Records for this exercise below:
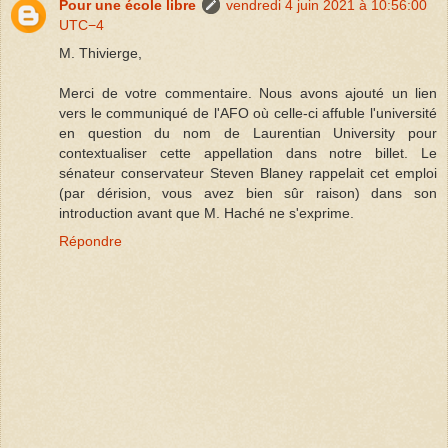
Pour une école libre
vendredi 4 juin 2021 à 10:56:00
UTC−4
M. Thivierge,
Merci de votre commentaire. Nous avons ajouté un lien
vers le communiqué de l'AFO où celle-ci affuble l'université
en question du nom de Laurentian University pour
contextualiser cette appellation dans notre billet. Le
sénateur conservateur Steven Blaney rappelait cet emploi
(par dérision, vous avez bien sûr raison) dans son
introduction avant que M. Haché ne s'exprime.
Répondre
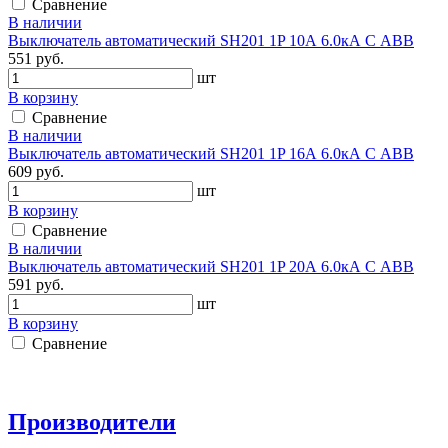
Сравнение
В наличии
Выключатель автоматический SH201 1P 10А 6.0кА С АВВ
551 руб.
шт
В корзину
Сравнение
В наличии
Выключатель автоматический SH201 1P 16А 6.0кА С АВВ
609 руб.
шт
В корзину
Сравнение
В наличии
Выключатель автоматический SH201 1P 20А 6.0кА С АВВ
591 руб.
шт
В корзину
Сравнение
Производители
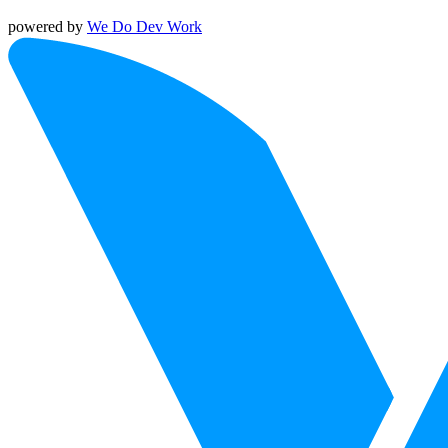
powered by
We Do Dev Work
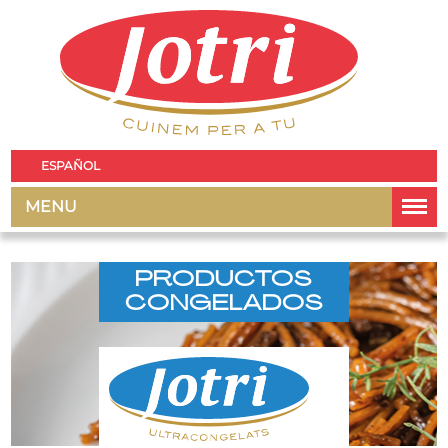
ESPAÑOL
MENU
PRODUCTOS
CONGELADOS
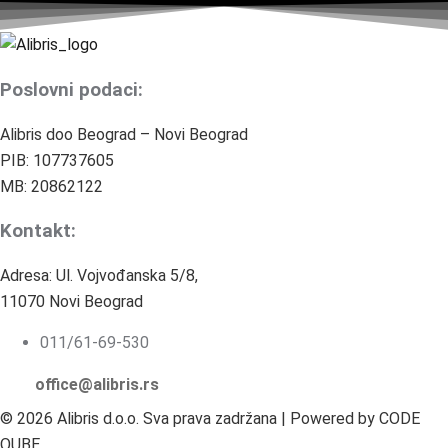
Poslovni podaci:
Alibris doo Beograd – Novi Beograd
PIB: 107737605
MB: 20862122
Kontakt:
Adresa: Ul. Vojvođanska 5/8,
11070 Novi Beograd
011/61-69-530
office@alibris.rs
© 2026 Alibris d.o.o. Sva prava zadržana | Powered by CODE
QUBE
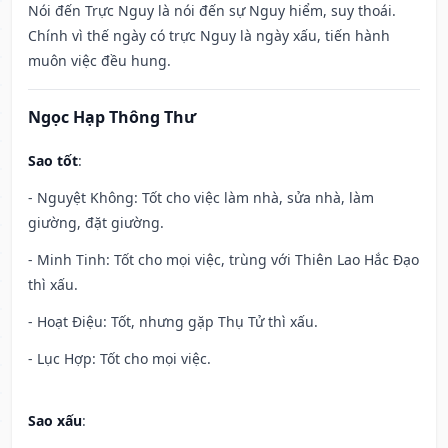
Nói đến Trực Nguy là nói đến sự Nguy hiểm, suy thoái.
Chính vì thế ngày có trực Nguy là ngày xấu, tiến hành
muôn việc đều hung.
Ngọc Hạp Thông Thư
Sao tốt
:
- Nguyệt Không: Tốt cho việc làm nhà, sửa nhà, làm
giường, đặt giường.
- Minh Tinh: Tốt cho mọi việc, trùng với Thiên Lao Hắc Đạo
thì xấu.
- Hoạt Điệu: Tốt, nhưng gặp Thụ Tử thì xấu.
- Lục Hợp: Tốt cho mọi việc.
Sao xấu
:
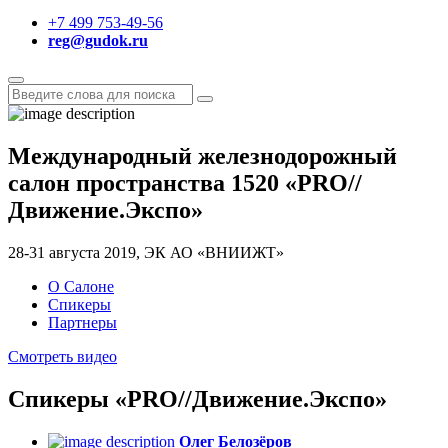
+7 499 753-49-56
reg@gudok.ru
Международный железнодорожный
салон пространства 1520
«
PRO
//
Движение.Экспо
»
28-31 августа 2019, ЭК АО «ВНИИЖТ»
О Салоне
Спикеры
Партнеры
Смотреть видео
Спикеры «PRO
//
Движение.Экспо»
Олег Белозёров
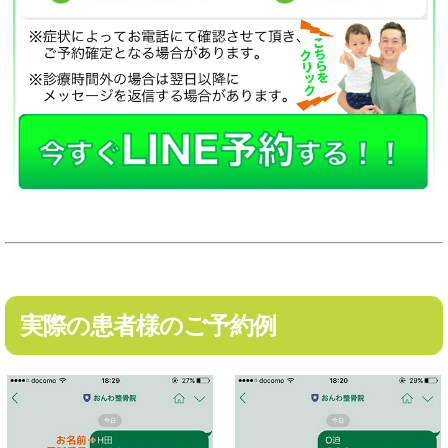
実際の患者様のご予約例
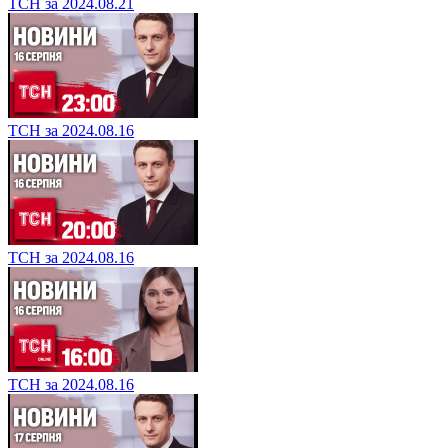
ТСН за 2024.08.21
ТСН за 2024.08.16
ТСН за 2024.08.16
ТСН за 2024.08.16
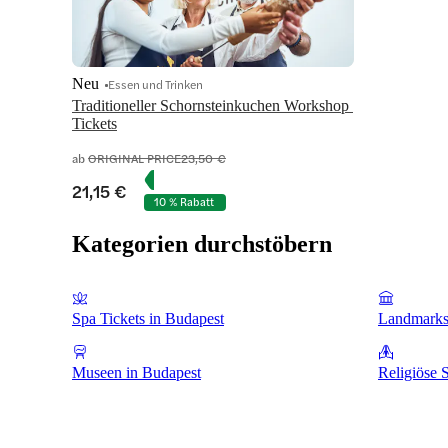
Neu
Essen und Trinken
Traditioneller Schornsteinkuchen Workshop 
Tickets
ab
ORIGINAL PRICE
23,50 €
21,15 €
10 % Rabatt
Kategorien durchstöbern
Spa Tickets in Budapest
Landmarks
Museen in Budapest
Religiöse 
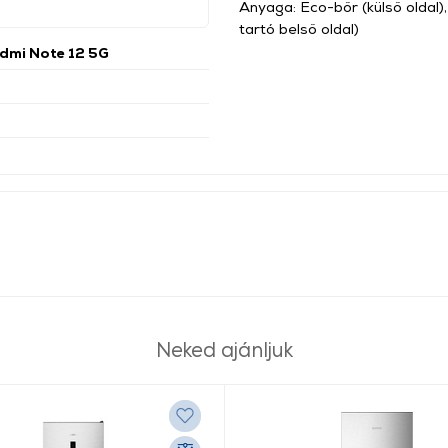
Anyaga: Eco-bőr (külső oldal),
tartó belső oldal)
dmi Note 12 5G
Neked ajánljuk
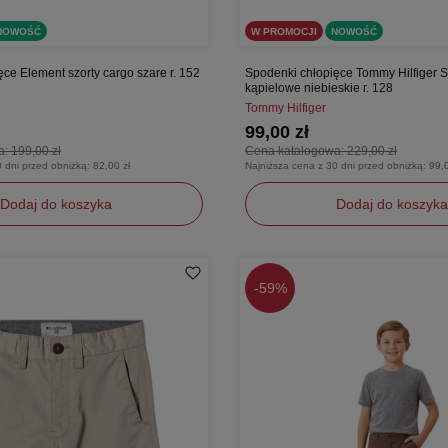
NOWOŚĆ
W PROMOCJI
NOWOŚĆ
ce Element szorty cargo szare r. 152
Spodenki chłopięce Tommy Hilfiger Su
kąpielowe niebieskie r. 128
Tommy Hilfiger
99,00 zł
a:
199,00 zł
Cena katalogowa:
229,00 zł
0 dni przed obniżką:
82,00 zł
Najniższa cena z 30 dni przed obniżką:
99,0
Dodaj do koszyka
Dodaj do koszyka
128
-
59%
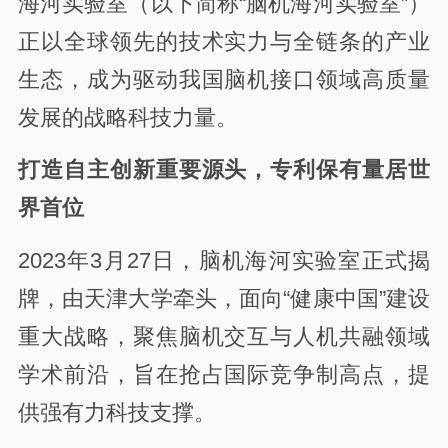
海河实验室（以下简称“脑机海河实验室”）
正以全球领先的技术实力与全链条的产业
生态，成为驱动我国脑机接口领域高质量
发展的战略科技力量。
打造自主创新重要源头，专利保有量居世
界首位
2023年3月27日，脑机海河实验室正式揭
牌，由天津大学牵头，面向“健康中国”建设
重大战略，聚焦脑机交互与人机共融领域
学术前沿，旨在抢占国际竞争制高点，提
供强有力科技支撑。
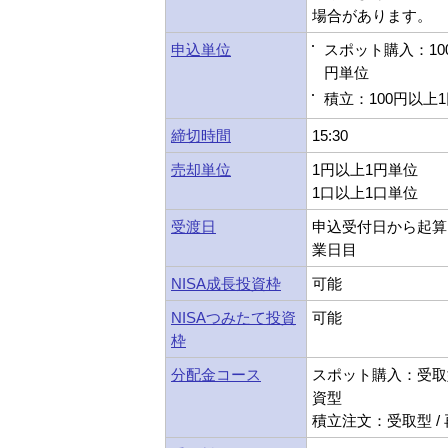
場合があります。
申込単位
スポット購入：10
円単位
積立：100円以上
締切時間
15:30
売却単位
1円以上1円単位
1口以上1口単位
受渡日
申込受付日から起算
業日目
NISA成長投資枠
可能
NISAつみたて投資
可能
枠
分配金コース
スポット購入：受取型
資型
積立注文：受取型 /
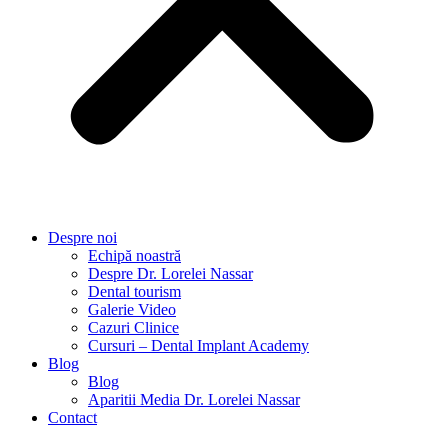
Despre noi
Echipă noastră
Despre Dr. Lorelei Nassar
Dental tourism
Galerie Video
Cazuri Clinice
Cursuri – Dental Implant Academy
Blog
Blog
Aparitii Media Dr. Lorelei Nassar
Contact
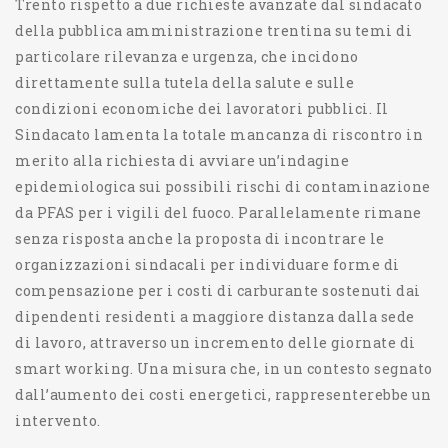
Trento rispetto a due richieste avanzate dal sindacato
della pubblica amministrazione trentina su temi di
particolare rilevanza e urgenza, che incidono
direttamente sulla tutela della salute e sulle
condizioni economiche dei lavoratori pubblici. Il
Sindacato lamenta la totale mancanza di riscontro in
merito alla richiesta di avviare un’indagine
epidemiologica sui possibili rischi di contaminazione
da PFAS per i vigili del fuoco. Parallelamente rimane
senza risposta anche la proposta di incontrare le
organizzazioni sindacali per individuare forme di
compensazione per i costi di carburante sostenuti dai
dipendenti residenti a maggiore distanza dalla sede
di lavoro, attraverso un incremento delle giornate di
smart working. Una misura che, in un contesto segnato
dall’aumento dei costi energetici, rappresenterebbe un
intervento.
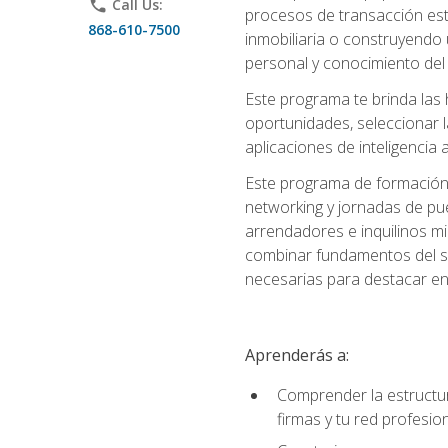
phone
Call Us:
procesos de transacción est
868-610-7500
inmobiliaria o construyendo 
personal y conocimiento del
Este programa te brinda las h
oportunidades, seleccionar 
aplicaciones de inteligencia a
Este programa de formación 
networking y jornadas de pu
arrendadores e inquilinos mi
combinar fundamentos del se
necesarias para destacar en l
Aprenderás a:
Comprender la estructura
firmas y tu red profesio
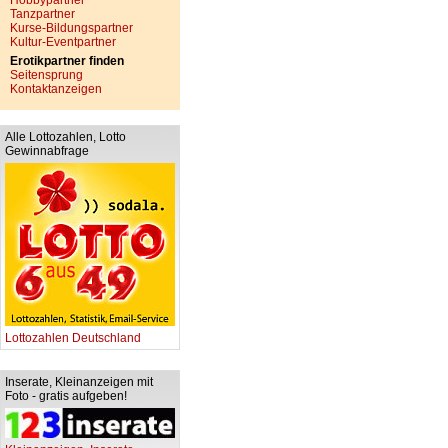
Hobbypartner
Tanzpartner
Kurse-Bildungspartner
Kultur-Eventpartner
Erotikpartner finden
Seitensprung
Kontaktanzeigen
Alle Lottozahlen, Lotto
Gewinnabfrage
Lottozahlen Deutschland
Inserate, Kleinanzeigen mit
Foto - gratis aufgeben!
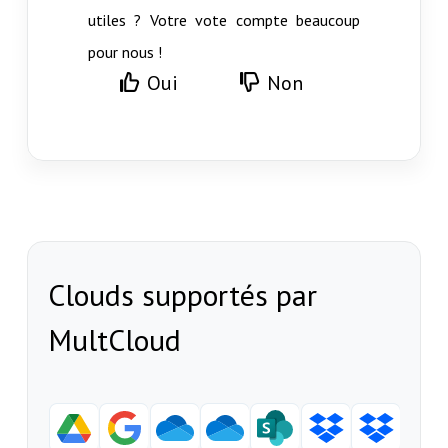
utiles ? Votre vote compte beaucoup
pour nous !
Oui
Non
Clouds supportés par
MultCloud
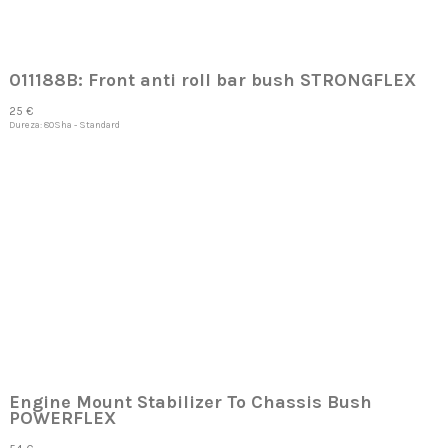
011188B: Front anti roll bar bush STRONGFLEX
25 €
Dureza: 80Sha - Standard
Engine Mount Stabilizer To Chassis Bush
POWERFLEX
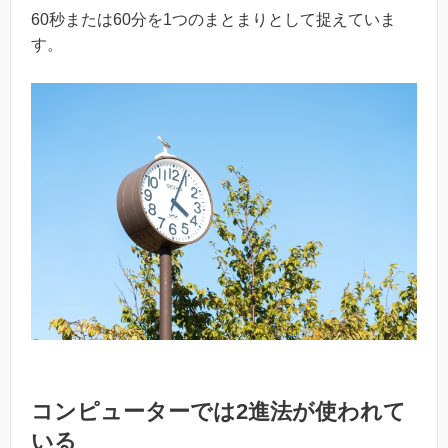
60秒または60分を1つのまとまりとして捉えていま
す。
コンピューターでは2進法が使われて
いる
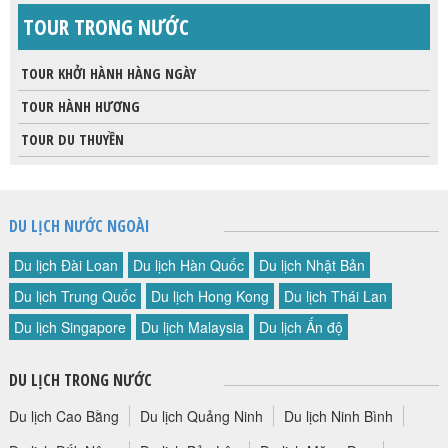
TOUR TRONG NƯỚC
TOUR KHỞI HÀNH HÀNG NGÀY
TOUR HÀNH HƯƠNG
TOUR DU THUYỀN
DU LỊCH NƯỚC NGOÀI
Du lịch Đài Loan
Du lịch Hàn Quốc
Du lịch Nhật Bản
Du lịch Trung Quốc
Du lịch Hong Kong
Du lịch Thái Lan
Du lịch Singapore
Du lịch Malaysia
Du lịch Ấn độ
DU LỊCH TRONG NƯỚC
Du lịch Cao Bằng
Du lịch Quảng Ninh
Du lịch Ninh Bình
End of Records for this exercise.
Extract every line of text from all the rows above, unchanged, and leave the pictures out of your answer.

The answer:
Pour une école libre
vendredi 4 juin 2021 à 10:56:00
UTC−4
M. Thivierge,
Merci de votre commentaire. Nous avons ajouté un lien
vers le communiqué de l'AFO où celle-ci affuble l'université
en question du nom de Laurentian University pour
contextualiser cette appellation dans notre billet. Le
sénateur conservateur Steven Blaney rappelait cet emploi
(par dérision, vous avez bien sûr raison) dans son
introduction avant que M. Haché ne s'exprime.
Répondre
Сравнение
В наличии
Выключатель автоматический SH201 1P 10А 6.0кА С АВВ
551 руб.
шт
В корзину
Сравнение
В наличии
Выключатель автоматический SH201 1P 16А 6.0кА С АВВ
609 руб.
шт
В корзину
Сравнение
В наличии
Выключатель автоматический SH201 1P 20А 6.0кА С АВВ
591 руб.
шт
В корзину
Сравнение
Производители
powered by
We Do Dev Work
ESPAÑOL
MENU
PRODUCTOS
CONGELADOS
Poslovni podaci:
Alibris doo Beograd – Novi Beograd
PIB: 107737605
MB: 20862122
Kontakt:
Adresa: Ul. Vojvođanska 5/8,
11070 Novi Beograd
011/61-69-530
office@alibris.rs
© 2026 Alibris d.o.o. Sva prava zadržana | Powered by CODE
QUBE
Nói đến Trực Nguy là nói đến sự Nguy hiểm, suy thoái.
Chính vì thế ngày có trực Nguy là ngày xấu, tiến hành
muôn việc đều hung.
Ngọc Hạp Thông Thư
Sao tốt
:
- Nguyệt Không: Tốt cho việc làm nhà, sửa nhà, làm
giường, đặt giường.
- Minh Tinh: Tốt cho mọi việc, trùng với Thiên Lao Hắc Đạo
thì xấu.
- Hoạt Điệu: Tốt, nhưng gặp Thụ Tử thì xấu.
- Lục Hợp: Tốt cho mọi việc.
Sao xấu
:
+7 499 753-49-56
reg@gudok.ru
Международный железнодорожный
салон пространства 1520
«
PRO
//
Движение.Экспо
»
28-31 августа 2019, ЭК АО «ВНИИЖТ»
О Салоне
Спикеры
Партнеры
Смотреть видео
Спикеры «PRO
//
Движение.Экспо»
Олег Белозёров
実際の患者様のご予約例
ТСН за 2024.08.21
ТСН за 2024.08.16
ТСН за 2024.08.16
ТСН за 2024.08.16
Neu
Essen und Trinken
Traditioneller Schornsteinkuchen Workshop 
Tickets
ab
ORIGINAL PRICE
23,50 €
21,15 €
10 % Rabatt
Kategorien durchstöbern
Spa Tickets in Budapest
Landmarks
Museen in Budapest
Religiöse 
Anyaga: Eco-bőr (külső oldal),
tartó belső oldal)
dmi Note 12 5G
Neked ajánljuk
NOWOŚĆ
W PROMOCJI
NOWOŚĆ
ce Element szorty cargo szare r. 152
Spodenki chłopięce Tommy Hilfiger Su
kąpielowe niebieskie r. 128
Tommy Hilfiger
99,00 zł
a:
199,00 zł
Cena katalogowa:
229,00 zł
0 dni przed obniżką:
82,00 zł
Najniższa cena z 30 dni przed obniżką:
99,0
Dodaj do koszyka
Dodaj do koszyka
128
-
59%
海河实验室（以下简称“脑机海河实验室”）
正以全球领先的技术实力与全链条的产业
生态，成为驱动我国脑机接口领域高质量
发展的战略科技力量。
打造自主创新重要源头，专利保有量居世
界首位
2023年3月27日，脑机海河实验室正式揭
牌，由天津大学牵头，面向“健康中国”建设
重大战略，聚焦脑机交互与人机共融领域
学术前沿，旨在抢占国际竞争制高点，提
供强有力科技支撑。
場合があります。
申込単位
スポット購入：10
円単位
積立：100円以上
締切時間
15:30
売却単位
1円以上1円単位
1口以上1口単位
受渡日
申込受付日から起算
業日目
NISA成長投資枠
可能
NISAつみたて投資
可能
枠
分配金コース
スポット購入：受取型
資型
積立注文：受取型 /
Despre noi
Echipă noastră
Despre Dr. Lorelei Nassar
Dental tourism
Galerie Video
Cazuri Clinice
Cursuri – Dental Implant Academy
Blog
Blog
Aparitii Media Dr. Lorelei Nassar
Contact
Trento rispetto a due richieste avanzate dal sindacato
della pubblica amministrazione trentina su temi di
particolare rilevanza e urgenza, che incidono
direttamente sulla tutela della salute e sulle
condizioni economiche dei lavoratori pubblici. Il
Sindacato lamenta la totale mancanza di riscontro in
merito alla richiesta di avviare un’indagine
epidemiologica sui possibili rischi di contaminazione
da PFAS per i vigili del fuoco. Parallelamente rimane
senza risposta anche la proposta di incontrare le
organizzazioni sindacali per individuare forme di
compensazione per i costi di carburante sostenuti dai
dipendenti residenti a maggiore distanza dalla sede
di lavoro, attraverso un incremento delle giornate di
smart working. Una misura che, in un contesto segnato
dall’aumento dei costi energetici, rappresenterebbe un
intervento.
phone
Call Us:
procesos de transacción est
868-610-7500
inmobiliaria o construyendo 
personal y conocimiento del
Este programa te brinda las h
oportunidades, seleccionar 
aplicaciones de inteligencia a
Este programa de formación 
networking y jornadas de pu
arrendadores e inquilinos mi
combinar fundamentos del se
necesarias para destacar en l
Aprenderás a:
Comprender la estructura
firmas y tu red profesio
Hobbypartner
Tanzpartner
Kurse-Bildungspartner
Kultur-Eventpartner
Erotikpartner finden
Seitensprung
Kontaktanzeigen
Alle Lottozahlen, Lotto
Gewinnabfrage
Lottozahlen Deutschland
Inserate, Kleinanzeigen mit
Foto - gratis aufgeben!
utiles ? Votre vote compte beaucoup
pour nous !
Oui
Non
Clouds supportés par
MultCloud
011188B: Front anti roll bar bush STRONGFLEX
25 €
Dureza: 80Sha - Standard
Engine Mount Stabilizer To Chassis Bush
POWERFLEX
60秒または60分を1つのまとまりとして捉えていま
す。
コンピューターでは2進法が使われて
いる
TOUR TRONG NƯỚC
TOUR KHỞI HÀNH HÀNG NGÀY
TOUR HÀNH HƯƠNG
TOUR DU THUYỀN
DU LỊCH NƯỚC NGOÀI
Du lịch Đài Loan
Du lịch Hàn Quốc
Du lịch Nhật Bản
Du lịch Trung Quốc
Du lịch Hong Kong
Du lịch Thái Lan
Du lịch Singapore
Du lịch Malaysia
Du lịch Ấn độ
DU LỊCH TRONG NƯỚC
Du lịch Cao Bằng
Du lịch Quảng Ninh
Du lịch Ninh Bình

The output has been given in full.